Similar examples of speculative behavior can be found in the popularity of SPACs and the cryptocurrency Bitcoin. SPACs are “special purpose acquisition companies,” which are companies that have no assets and exist only to acquire other companies. These used to be called “blind pools” because you never knew what you were going to be invested in—it was a matter of the promoter saying, “trust me, I’ll do something good with your money.” Bitcoin is an electronic creation its fans like to call a “currency” but is simply a speculative vehicle with no underlying assets. It exists simply because people believe it has a value and has captured the fancy of investors with its dramatic price rises.
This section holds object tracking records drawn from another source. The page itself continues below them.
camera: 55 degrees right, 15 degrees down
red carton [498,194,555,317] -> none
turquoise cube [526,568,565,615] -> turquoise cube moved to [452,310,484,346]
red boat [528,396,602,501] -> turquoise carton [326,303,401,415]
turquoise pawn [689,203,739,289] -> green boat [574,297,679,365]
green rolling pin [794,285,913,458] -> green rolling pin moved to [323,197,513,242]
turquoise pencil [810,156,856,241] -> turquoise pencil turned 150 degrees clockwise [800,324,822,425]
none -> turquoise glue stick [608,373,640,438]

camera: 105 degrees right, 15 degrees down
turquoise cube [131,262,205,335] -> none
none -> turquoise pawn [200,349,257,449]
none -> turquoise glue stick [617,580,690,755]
Bullish sentiment, as measured by Investors Intelligence, has been over 60% for five weeks, an extreme reading that has been consistent with market peaks in the past. Bearish sentiment, at 16%, is among the lowest bearish readings in the history of this indicator (going back to the mid-1960s). Sentiment tells us that investors have gone “all in” on stocks, and that there is little fear of downside risk. History, of course, has taught us that that is exactly when investors should be worried. As Bob Farrell, former chief strategist at Merrill Lynch wrote in his 10 Rules for Investing, “When all the experts and forecasts agree—something else is going to happen.” Today’s lopsided bullish psychology is an alert to investors to watch for a change of the prevailing trend.
Financial bubbles are always spawned by an overriding concept that has a basis in reality. In the 1920s it was the new technologies of radio, airplanes, and automobiles. The 1960s “Go-Go” era was based on the invention of the semiconductor and rise of tech companies such as IBM. In the late 1990s the advent of the internet prompted investors to embrace new era thinking, while in the mid-2000s the mortgage bubble was founded on the belief that real estate prices would never go down, and so were much safer than stocks.
Today’s conceptual meme is that the Federal Reserve and its cohorts will perpetually support the markets through its money printing (i.e. quantitative easing, or QE) efforts, and that they have eliminated the downside risk of investing. But this assumes that the marginal benefits of QE will remain constant, and not be subject to diminishing returns. That is clearly not the case, as QE in Japan and Europe has gotten to the ridiculous extreme of pushing interest rates into negative territory, yet both those regions are experiencing the most anemic growth in fifty years.
We believe that even the omnipotent Fed is subject to the laws of diminishing returns at the very moment when valuations are at extremely high levels and investor psychology is maximum bullish. Central banks have made the conscious, and fateful, decision to short-circuit capitalism’s adjustment process. Investors have embraced this notion and seem to believe the natural ebb and flow of financial cycles have been repealed, and in their zeal have created yet another financial bubble. But the Fed’s efforts to eliminate risk only serves to make the markets more leveraged, and therefore more fragile. Evidence points to being in the late stages of the current bubble and investors should prepare for its likely deflation in the coming year.